First of Japanese Reactor Stress Test Results Sent to Regulator
October 28, 2011
- Kansai Electric is to submit to the Nuclear and Industrial Safety Agency (NISA) the results of a “stress test” on reactor 3 of its Ohi plant in Fukui prefecture. The test consists of computer simulations to gauge whether a plant can withstand a major earthquake and tsunami. It is the first to be reported to NISA for consideration on restarting a shutdown reactor. Eighty percent of Japan’s nuclear energy facilities (44 out of 55) have been shut down for safety inspections since the March 11 earthquake.
- Japan’s health ministry said that as levels of radioactive contamination continue to fall, it will be ready to lower its radiation safety limits for food back to international standards as early as next April. After the March accident at Fukushima Daiichi, the government had provisionally set the acceptable limit at 500 millirem per year, five times the international standard. This week Japan’s food safety commission recommended a lifetime cumulative internal dose limit from food consumption of 10,000 millirem.

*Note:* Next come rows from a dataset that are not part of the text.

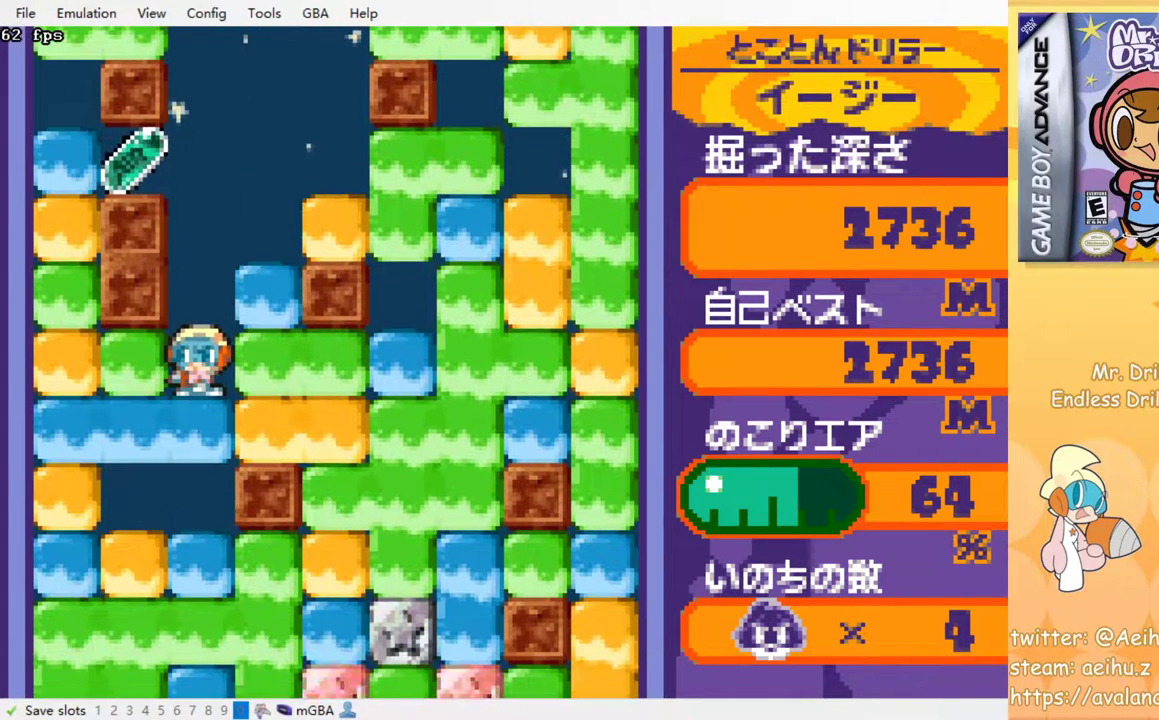
{"buttons": ["DPAD_LEFT"], "events": [[283, "DPAD_RIGHT", "down"], [383, "SQUARE", "down"], [417, "DPAD_RIGHT", "up"], [483, "SQUARE", "up"], [500, "DPAD_LEFT", "down"]]}
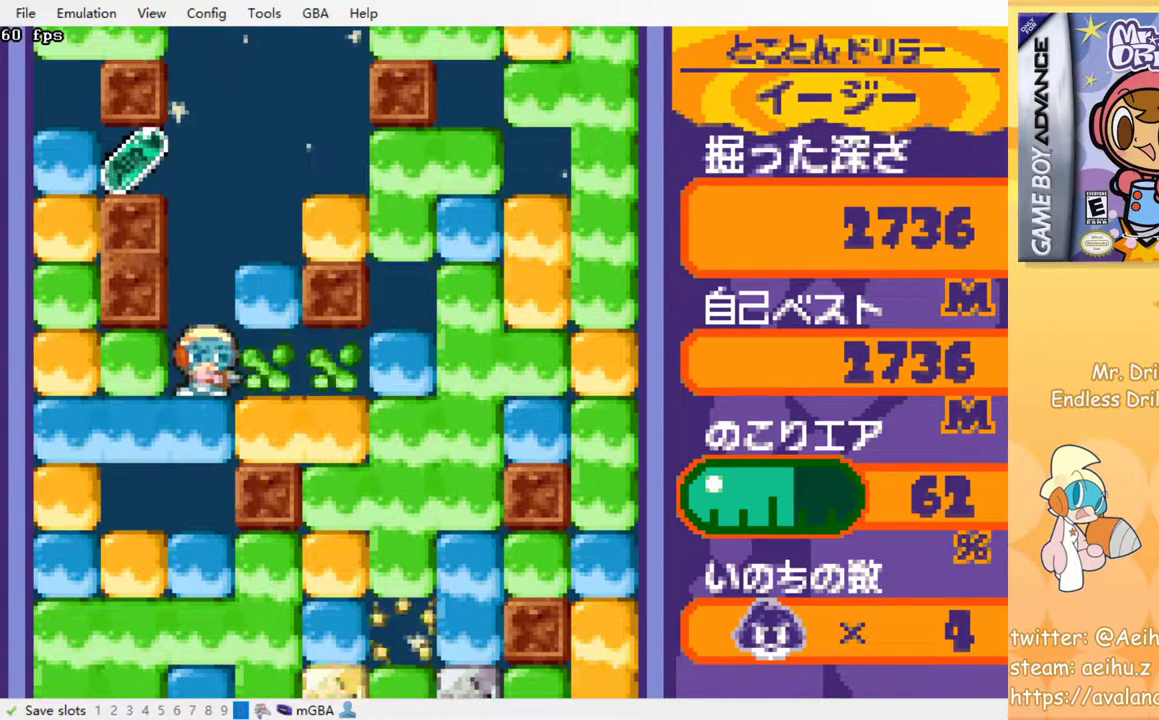
{"buttons": [], "events": [[100, "SQUARE", "down"], [150, "DPAD_LEFT", "up"], [217, "SQUARE", "up"], [400, "DPAD_RIGHT", "down"], [433, "DPAD_RIGHT", "up"]]}
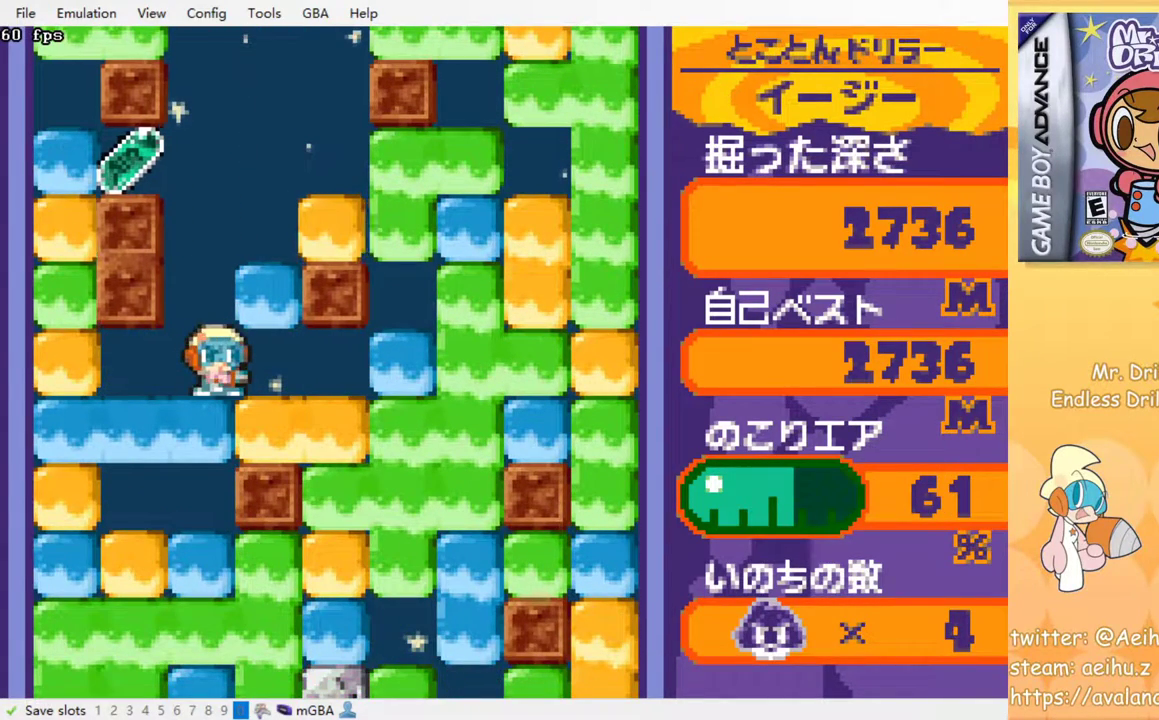
{"buttons": [], "events": [[267, "DPAD_LEFT", "down"], [333, "DPAD_LEFT", "up"]]}
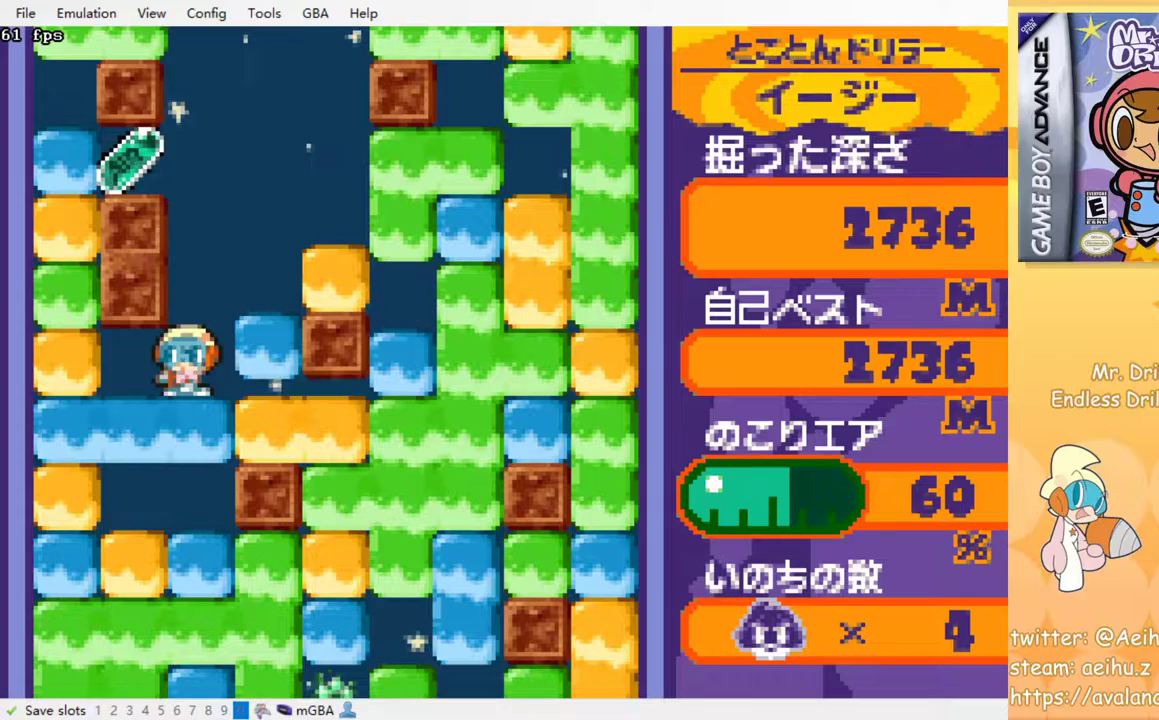
{"buttons": ["SQUARE", "DPAD_DOWN"], "events": [[67, "DPAD_RIGHT", "down"], [100, "DPAD_RIGHT", "up"], [400, "DPAD_DOWN", "down"], [467, "SQUARE", "down"]]}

- Japan’s Atomic Energy Commission said fuel removal from the pools at Fukushima Daiichi reactors 1 through 4 could begin within three years. Removal of the melted fuel from inside the reactors could begin within 10 years, pending repair of the damaged containment vessels. The commission’s report estimates decommissioning the site will take more than 30 years.
- Global carbon dioxide emissions may rise as much as 7 percent by 2035 if the Fukushima nuclear accident slows the pace of expansion in nuclear energy, says a Bloomberg report on a study by the Japan Institute of Energy Economy.
- NHK World reports that Tokyo Electric Power Co. will request public financial aid of up to $12 billion to help it pay compensation claims to those affected by the Fukushima accident. TEPCO will submit a special business plan to the government Friday, outlining cost-cutting measures and restructuring steps the utility was ordered to elucidate to be considered for government assistance.